Surprisingly simple motorbike repairs you can do at home

Filed under: News |

Trips to the garage for routine repairs can get costly, with the price of expert labour likely to add money to your bill that you’d rather be spending on cool custom parts, or fuel for your next big trip. Not every motorcycle enthusiast is as keen on dismantling and rebuilding bikes as the next, but there are some repairs you’ll find surprisingly easy to do yourself.

Whether you’re maintaining multiple motorbikes or have just one trusted ride, save yourself some ready cash by doing these simple fixes at home.
Replacing a dead battery

The most common electrical problem any biker faces is a flat battery. No matter how good you are at looking after your motorbike and even if you regularly use a battery charger, you’re still going to need to replace your battery eventually.

Removing and replacing a dead battery starts with the simple task of locating it – usually under the seat of your bike, but consult your manual if you’re not sure. If you have access to a charger, it’s worth seeing if you can re-charge the battery first by connecting the charger and seeing if it recognises that there’s a battery connected. If it doesn’t, you need a new one.

Your battery has a negative and a positive cable, and if you’re unsure which is which you’ll generally find that the current battery has a + and a – symbol embossed on it to indicate. Disconnect the negative cable first to avoid sparks, then the positive. You may need an adjustable wrench to turn the bolts. Then, it’s as easy as dropping the new battery into place and connecting it up – again, making sure that the correct cable goes to each terminal.

Sorting out chain tension

For most bikes, adjusting your chain tension is the second-easiest job you can do yourself, after replacing the battery. It can also prevent the need for all kinds of other repairs, as incorrect chain tension can cause premature sprocket and gearbox wear, rough-gear shifts and transmission problems.

Your owner’s manual will tell you what the correct amount of slack is for your bike’s chain, including the correct torque settings for each bolt. To do the best job on this repair you’ll need a torque wrench, but these are inexpensive and certainly cheaper than paying someone else to sort your chain out for you.

Keep the engine off and the bike in neutral, putting your bike on its side stand to measure chain slack before moving onto a centre stand (if you have one) to make the adjustments. Most motorbikes have bolts that you can simply turn to increase or decrease chain slack, depending on what your manual dictates. Only adjust these a quarter turn at a time, making the same adjustments on either side of the swing arm so that your rear wheel alignment stays on point.

Replacing oil filters

Oil filters are loaded with paper and mesh designed to trap contaminations in your oil, like clutch plate material and unburned fuel.

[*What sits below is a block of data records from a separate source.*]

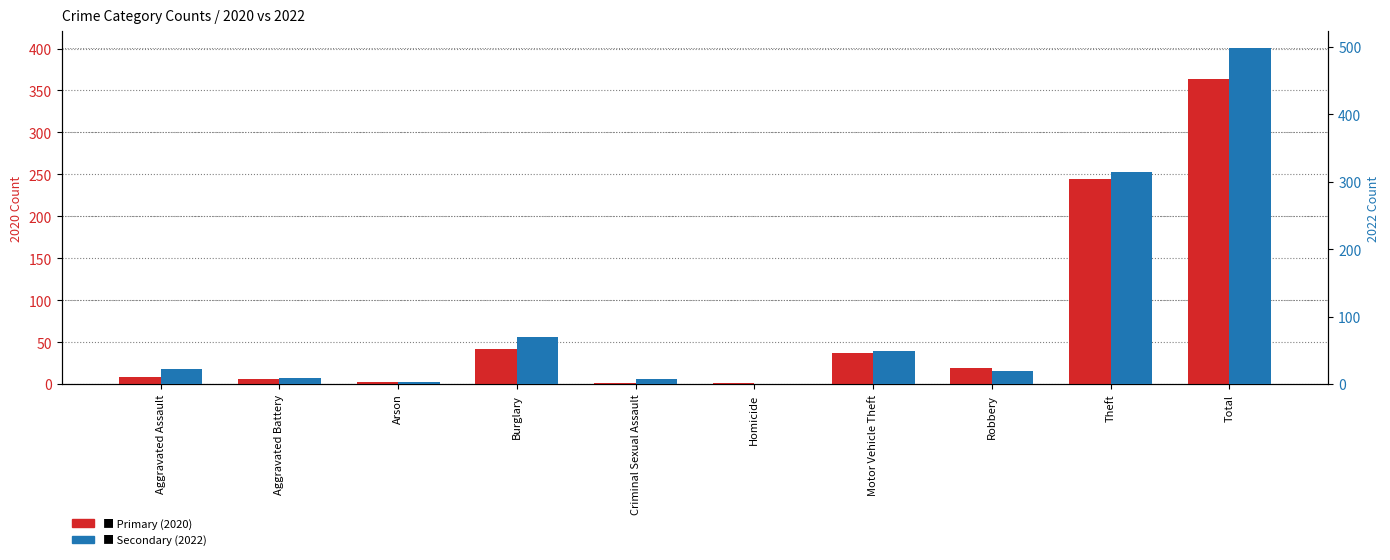

What is the difference between the highest and lowest values at Aggravated Battery?

3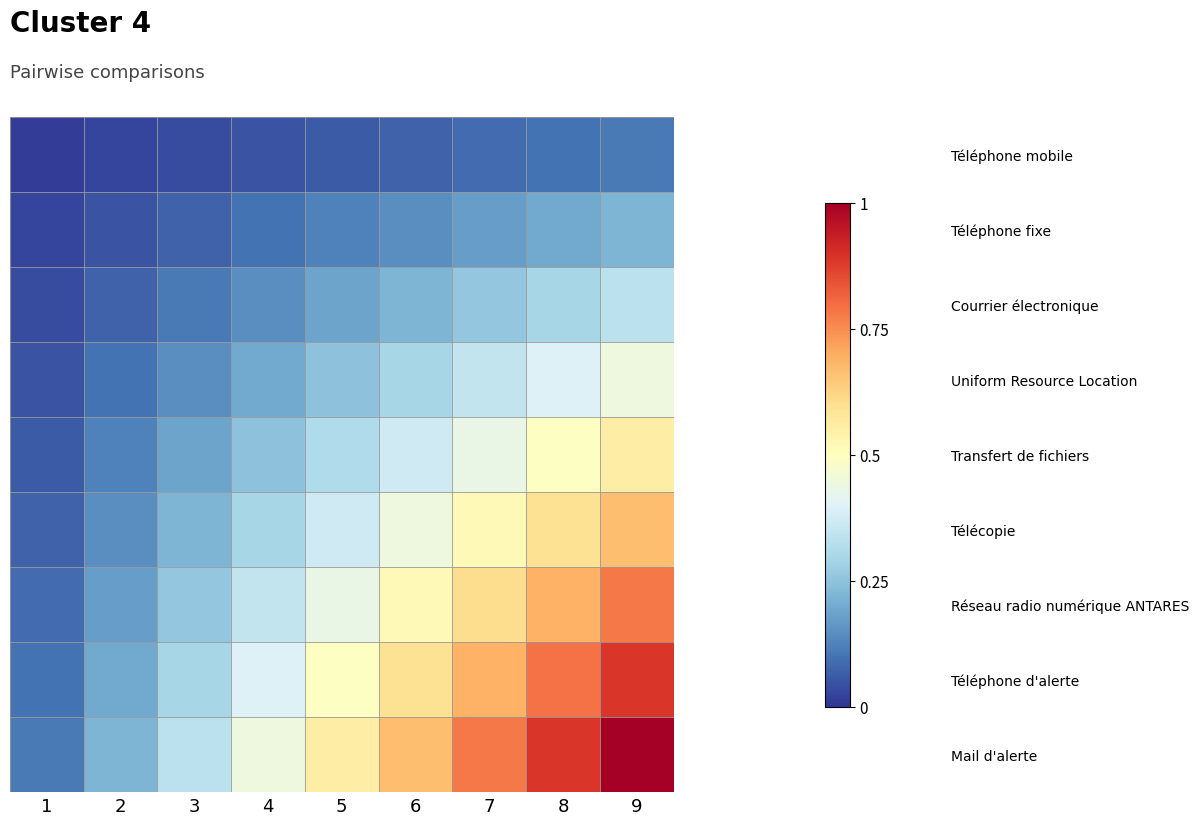

Reading left to right, list all the values displayed in this chart.

Téléphone mobile: 1=0.0	2=0.0	3=0.0	4=0.0	5=0.1	6=0.1	7=0.1	8=0.1	9=0.1
Téléphone fixe: 1=0.0	2=0.0	3=0.1	4=0.1	5=0.1	6=0.1	7=0.2	8=0.2	9=0.2
Courrier électronique: 1=0.0	2=0.1	3=0.1	4=0.1	5=0.2	6=0.2	7=0.3	8=0.3	9=0.3
Uniform Resource Location: 1=0.0	2=0.1	3=0.1	4=0.2	5=0.2	6=0.3	7=0.3	8=0.4	9=0.4
Transfert de fichiers: 1=0.1	2=0.1	3=0.2	4=0.2	5=0.3	6=0.4	7=0.4	8=0.5	9=0.6
Télécopie: 1=0.1	2=0.1	3=0.2	4=0.3	5=0.4	6=0.4	7=0.5	8=0.6	9=0.7
Réseau radio numérique ANTARES: 1=0.1	2=0.2	3=0.3	4=0.3	5=0.4	6=0.5	7=0.6	8=0.7	9=0.8
Téléphone d'alerte: 1=0.1	2=0.2	3=0.3	4=0.4	5=0.5	6=0.6	7=0.7	8=0.8	9=0.9
Mail d'alerte: 1=0.1	2=0.2	3=0.3	4=0.4	5=0.6	6=0.7	7=0.8	8=0.9	9=1.0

You should change your oil filter every 3,000 miles or every three months – whichever happens first.

Turn on your bike and let the engine warm up for a few minutes, so that the oil will drain out more easily. You’ll want to put a bucket under the drain bolt to catch your dirty oil, before unscrewing it with a socket wrench and removing your oil cap to encourage air flow through the engine.

Oil filters can be easily removed by hand, and while oil is draining you can rub clean oil onto your new filter before simply attaching it and tightening with the same wrench you used to remove the drain bolt. Be sure to screw the drain bolt back on tightly before you go to refill your bike with new, clean oil.

Replacing brake pads

It goes without saying that having well maintained brake pads is crucial to your safety on the road. Worn out pads won’t just wreck other parts of your motorbike, they can also save your life – and thankfully it’s incredibly easy to check and change them yourself.

Most brake pads come with a wear indicator groove cut into their surface or moulded in, so you don’t need to know anything about bikes to spot that they need replacing. If you can’t see the groove, or if the pad is worn down to about 2mm, it’s time to make a switch.

You’ll need your tool kit for this job, and a little bit of patience. As with your chain tension, check your motorbike’s manual for details on how best to work on your specific model. There are normally two bolts holding the brake caliper onto your bike, which you can remove with a socket wrench or Allen key wrench.

Next up, loosen the two bolts that hold the brake pads into the caliper – you shouldn’t need to completely undo these to allow the pads to slip out. On the majority of motorbikes, one of the pads will be shaped differently to allow it to fit properly next to the front forks, so check that when you’re putting your replacements in you put the front brake pads into the front caliper.

In order to get the new pads into the calipers you’ll need to push the pistons out of the way, as far into the cylinders as possible. You can do this by hand, on bikes up to 250cc, but will probably need to press them back with a screwdriver or pliers on a bigger bike. Re-secure these mechanisms once your new brakes are in, and bolt the whole lot tightly back together according to your owner’s manual, using a torque wrench.

Lastly, pump the brakes before you ride so that the brake fluid flows back into the cylinders. Your brakes won’t work until the fluid has been pushed back down, so failing to squeeze the levers means you’ll be setting off brake-less.